ARS find cuphea beneficial for wheat and corn in rotations
Growing the oilseed plant called cuphea the year before growing wheat results in better wheat seedling survival and grain that is 8% higher in protein, according to an ARS study.
ARS plant physiologist Russ Gesch and colleagues discovered this in a four-year experiment in which they rotated cuphea with corn, soy, and wheat on fields in Morris, Minnesota.
Based on these results, Gesch recommends the following rotation order: soy, cuphea, and then wheat or corn. This planting regimen increases the profitability of both wheat and corn.
Crop rotations are known to be good for soil and reduce the need for pesticides and fertilisers. Insect, disease and weed pests become well adapted to surviving in fields where little to no crop rotation is practiced. Perhaps the best example of this is the emergence of the highly adaptable corn rootworm, which accounts for more pesticide use on US row crops than any other insect.

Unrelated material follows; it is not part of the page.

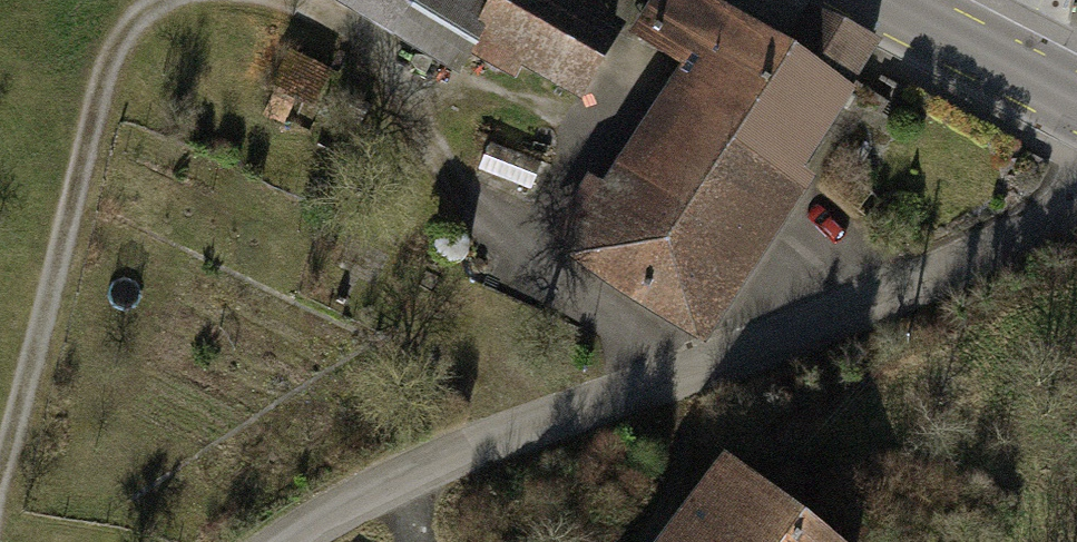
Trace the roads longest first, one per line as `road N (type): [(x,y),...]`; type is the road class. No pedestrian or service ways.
road 1 (unclassified): [(1076,207),(934,278),(439,459),(286,541)]
road 2 (track): [(0,510),(93,122),(114,58),(161,0)]
road 3 (track): [(309,0),(371,52),(523,264),(628,336),(653,385)]
road 4 (tertiary): [(1076,102),(880,0)]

Cuphea is a new oilseed crop Gesch and other ARS scientists are developing for farmers in the northern Corn Belt. Some 260 undomesticated species of Cuphea are native to Central America, South America and North America.
Gesch found only beneficial effects in cuphea's interactions when rotated with corn, soy and wheat. Cuphea did not harm yields of the other crops, nor did those crops harm cuphea yields.
ARS is the principal intramural scientific research agency in the USDA.